__Your instructions__
The following entries are to be repeated exactly, and the pictures are to be left behind.

^^^^

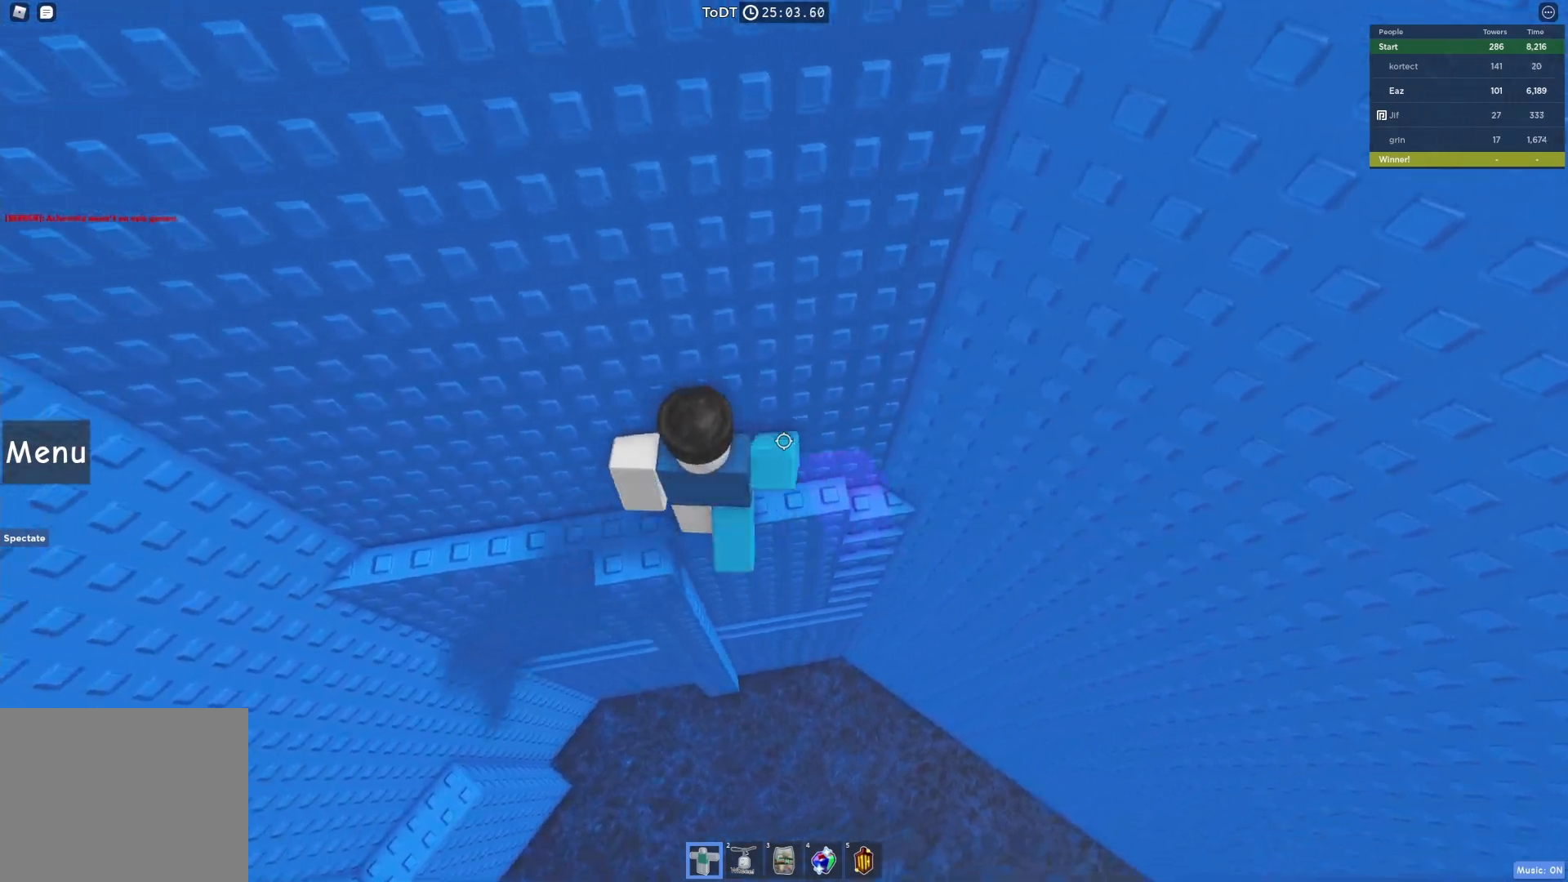
{"keys": ["a", "w"], "events": [[467, "w", "down"]]}
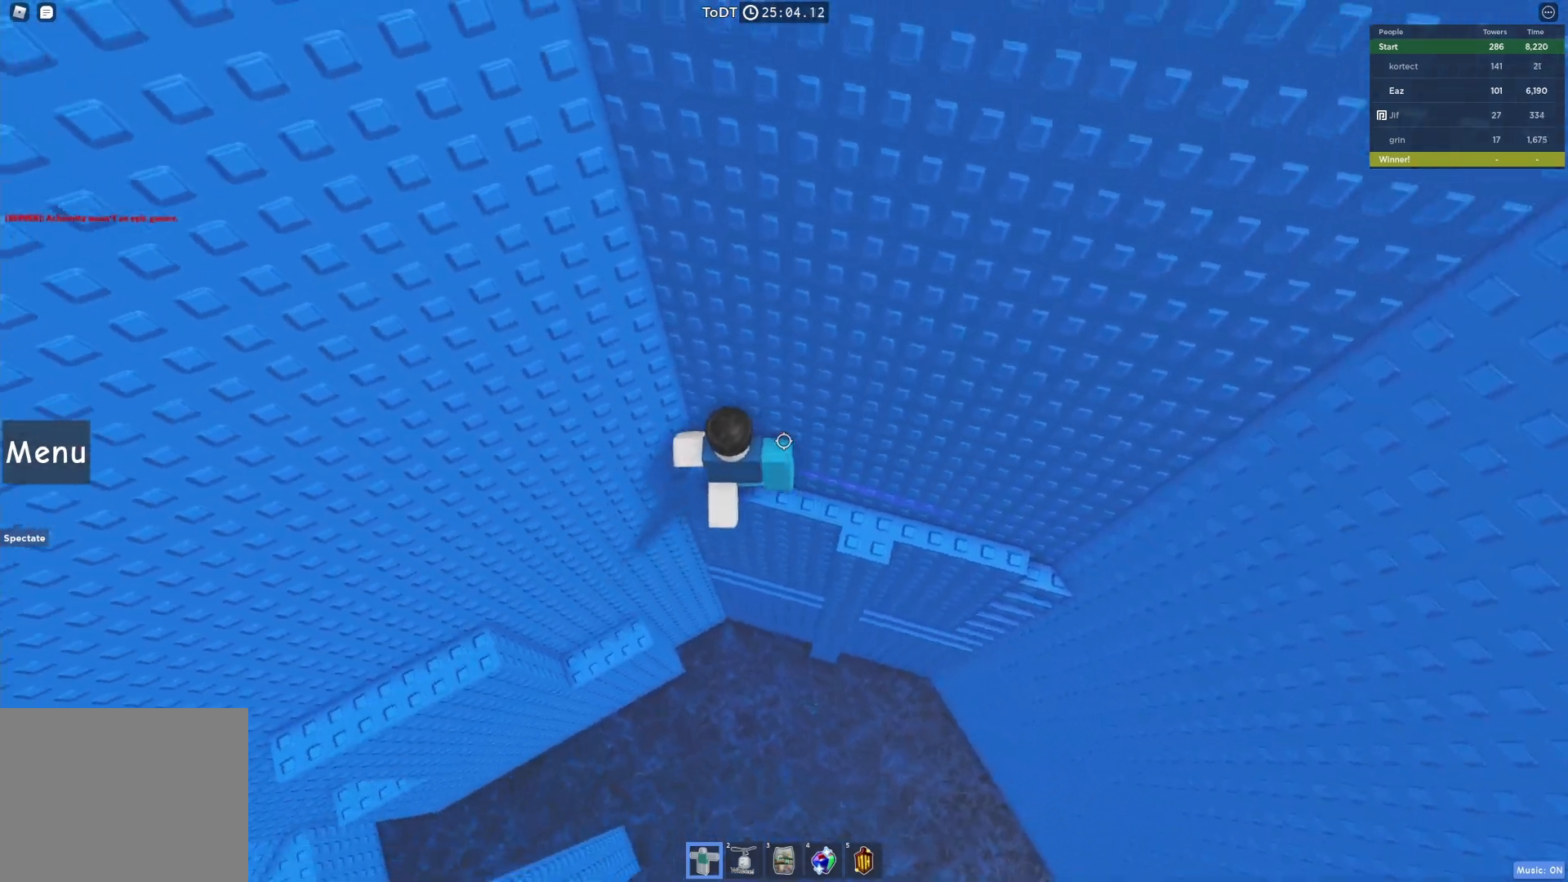
{"keys": ["a"], "events": [[67, "a", "up"], [100, "w", "up"], [183, "a", "down"], [317, "space", "down"], [450, "space", "up"]]}
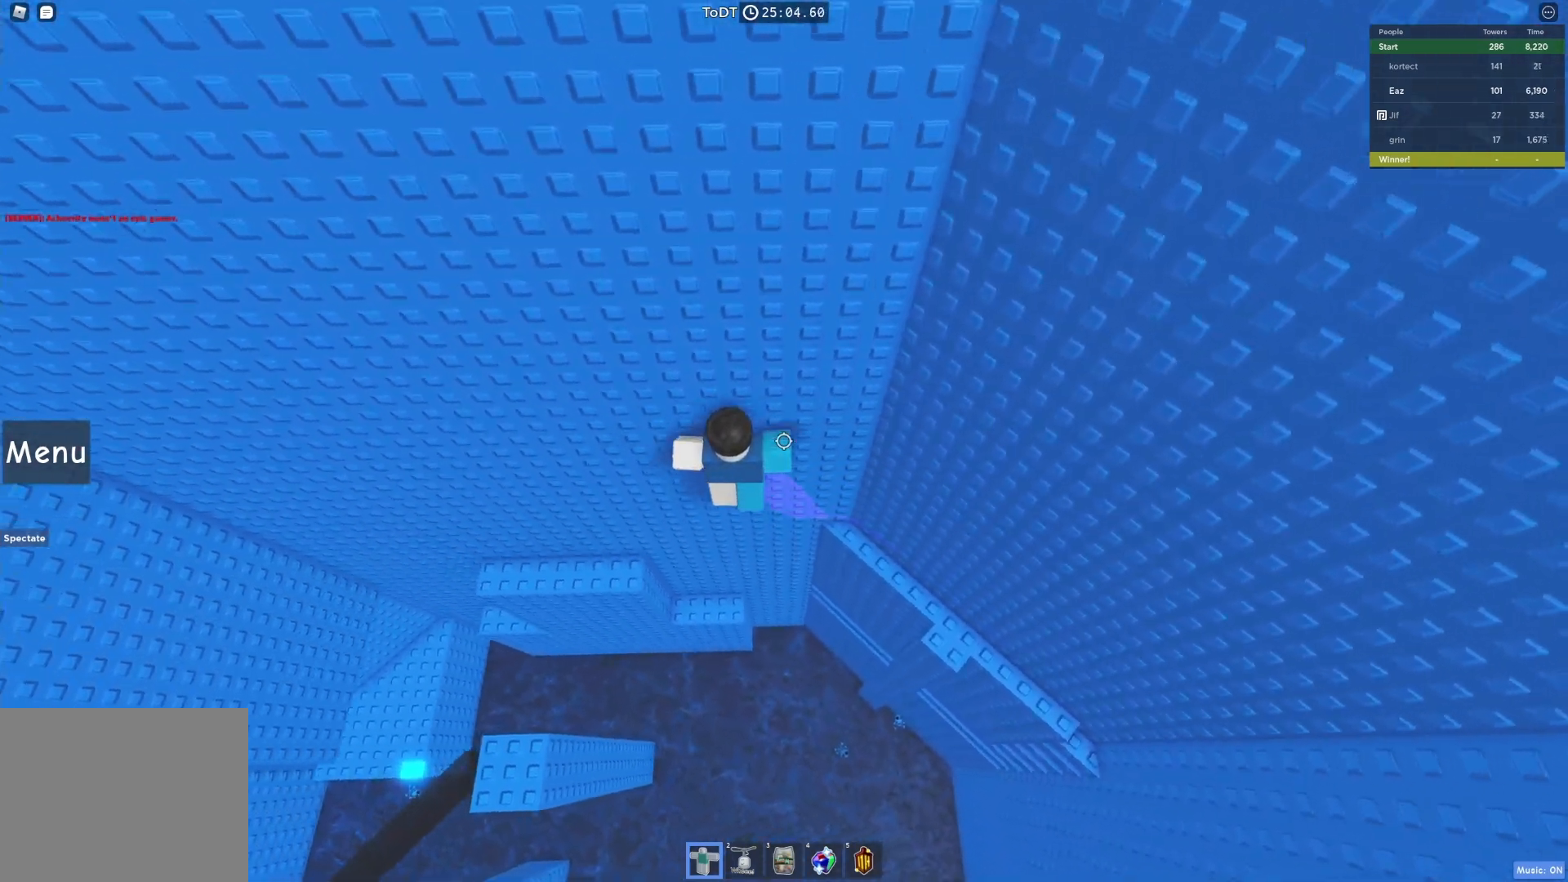
{"keys": ["a", "w"], "events": [[367, "w", "down"]]}
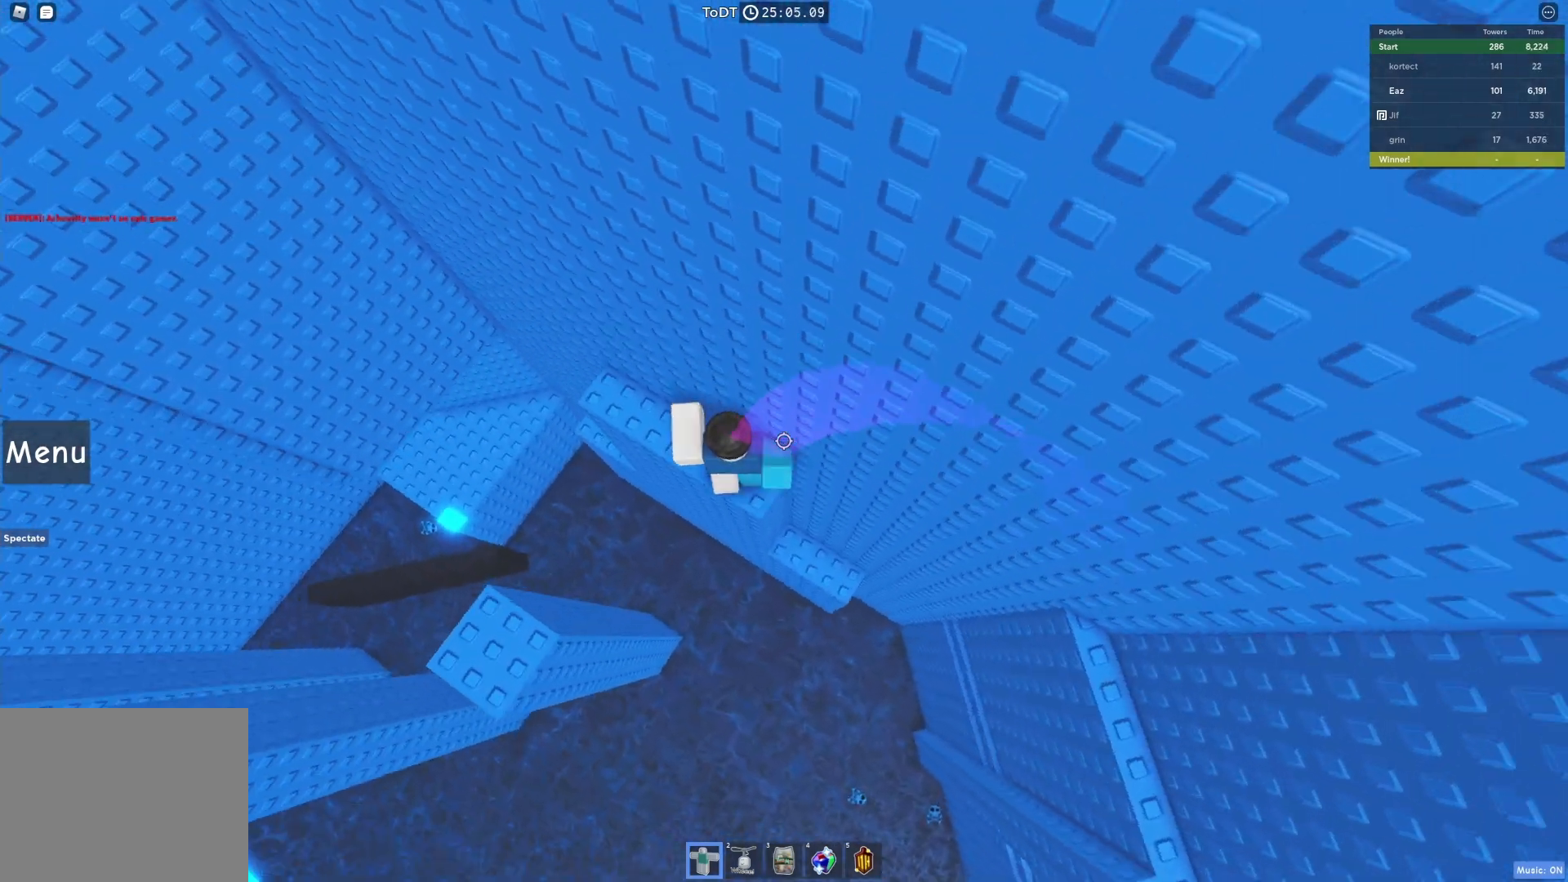
{"keys": ["a"], "events": [[17, "a", "up"], [33, "w", "up"], [133, "a", "down"], [267, "space", "down"], [433, "space", "up"]]}
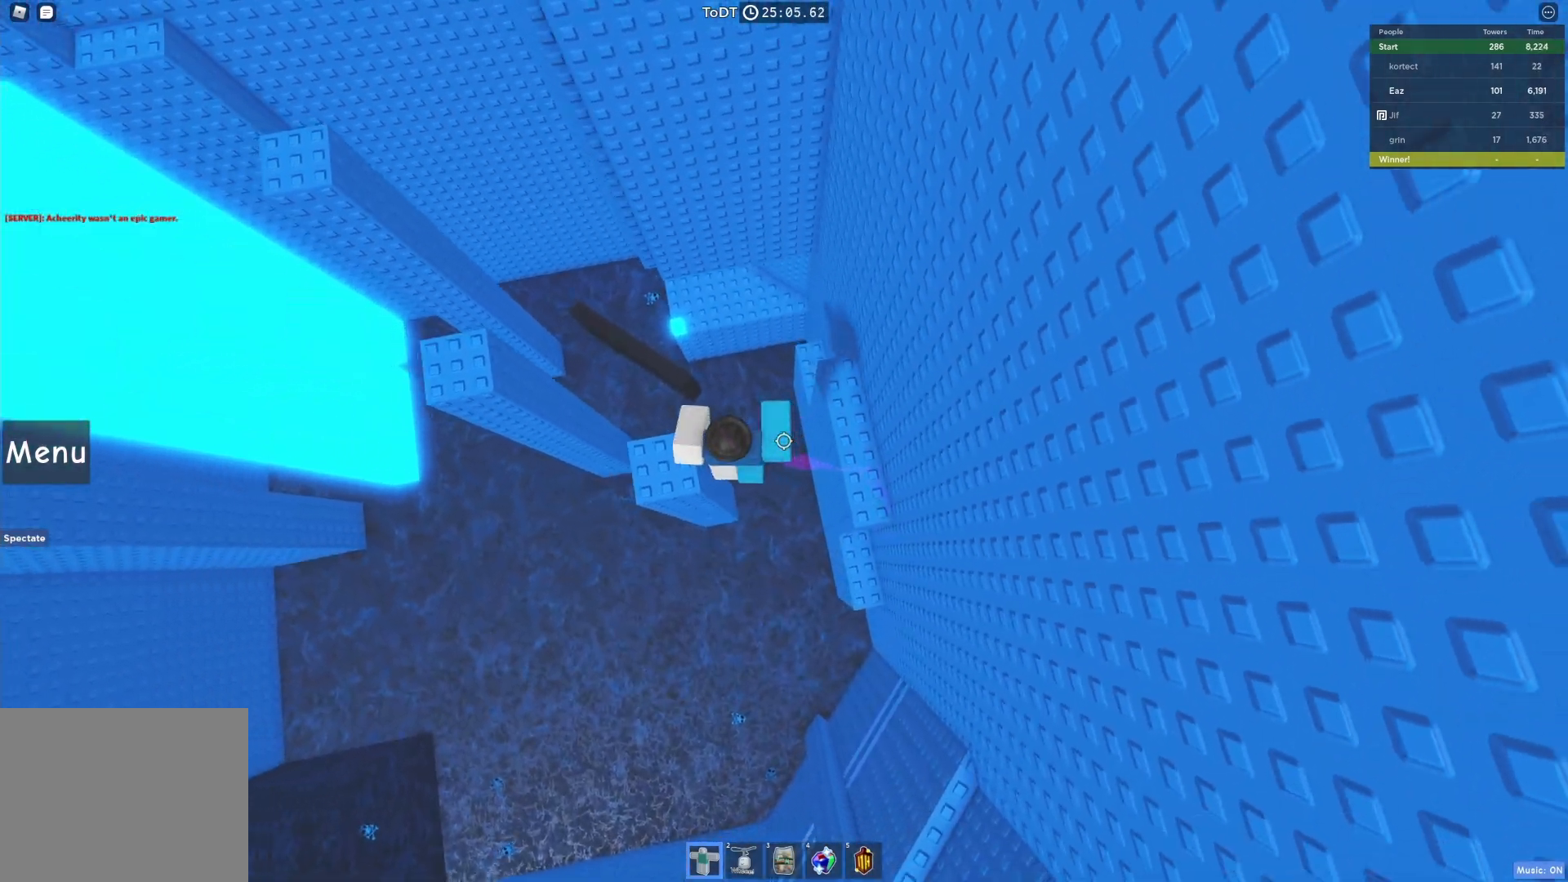
{"keys": ["space", "w"], "events": [[33, "w", "down"], [233, "w", "up"], [250, "a", "up"], [367, "w", "down"], [500, "space", "down"]]}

^^^^

__Output for this task__
{"keys": ["a", "w"], "events": [[467, "w", "down"]]}
{"keys": ["a"], "events": [[67, "a", "up"], [100, "w", "up"], [183, "a", "down"], [317, "space", "down"], [450, "space", "up"]]}
{"keys": ["a", "w"], "events": [[367, "w", "down"]]}
{"keys": ["a"], "events": [[17, "a", "up"], [33, "w", "up"], [133, "a", "down"], [267, "space", "down"], [433, "space", "up"]]}
{"keys": ["space", "w"], "events": [[33, "w", "down"], [233, "w", "up"], [250, "a", "up"], [367, "w", "down"], [500, "space", "down"]]}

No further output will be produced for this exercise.